# [Work instructions]
Can you reproduce every one of the lines below verbatim, with each number, bracket, and piece of punctuation unchanged?

# [Provided data]
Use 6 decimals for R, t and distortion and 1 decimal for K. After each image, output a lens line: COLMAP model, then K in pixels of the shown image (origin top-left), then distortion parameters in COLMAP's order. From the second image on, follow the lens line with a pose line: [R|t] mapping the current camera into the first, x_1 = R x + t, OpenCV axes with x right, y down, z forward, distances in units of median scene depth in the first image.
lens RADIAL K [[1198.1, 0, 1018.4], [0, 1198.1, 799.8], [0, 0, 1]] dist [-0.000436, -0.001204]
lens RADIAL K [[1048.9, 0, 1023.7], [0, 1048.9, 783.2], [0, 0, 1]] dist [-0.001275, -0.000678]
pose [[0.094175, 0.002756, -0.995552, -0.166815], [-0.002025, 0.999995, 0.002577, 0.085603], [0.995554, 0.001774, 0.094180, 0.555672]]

# [Written reply]
Use 6 decimals for R, t and distortion and 1 decimal for K. After each image, output a lens line: COLMAP model, then K in pixels of the shown image (origin top-left), then distortion parameters in COLMAP's order. From the second image on, follow the lens line with a pose line: [R|t] mapping the current camera into the first, x_1 = R x + t, OpenCV axes with x right, y down, z forward, distances in units of median scene depth in the first image.
lens RADIAL K [[1198.1, 0, 1018.4], [0, 1198.1, 799.8], [0, 0, 1]] dist [-0.000436, -0.001204]
lens RADIAL K [[1048.9, 0, 1023.7], [0, 1048.9, 783.2], [0, 0, 1]] dist [-0.001275, -0.000678]
pose [[0.094175, 0.002756, -0.995552, -0.166815], [-0.002025, 0.999995, 0.002577, 0.085603], [0.995554, 0.001774, 0.094180, 0.555672]]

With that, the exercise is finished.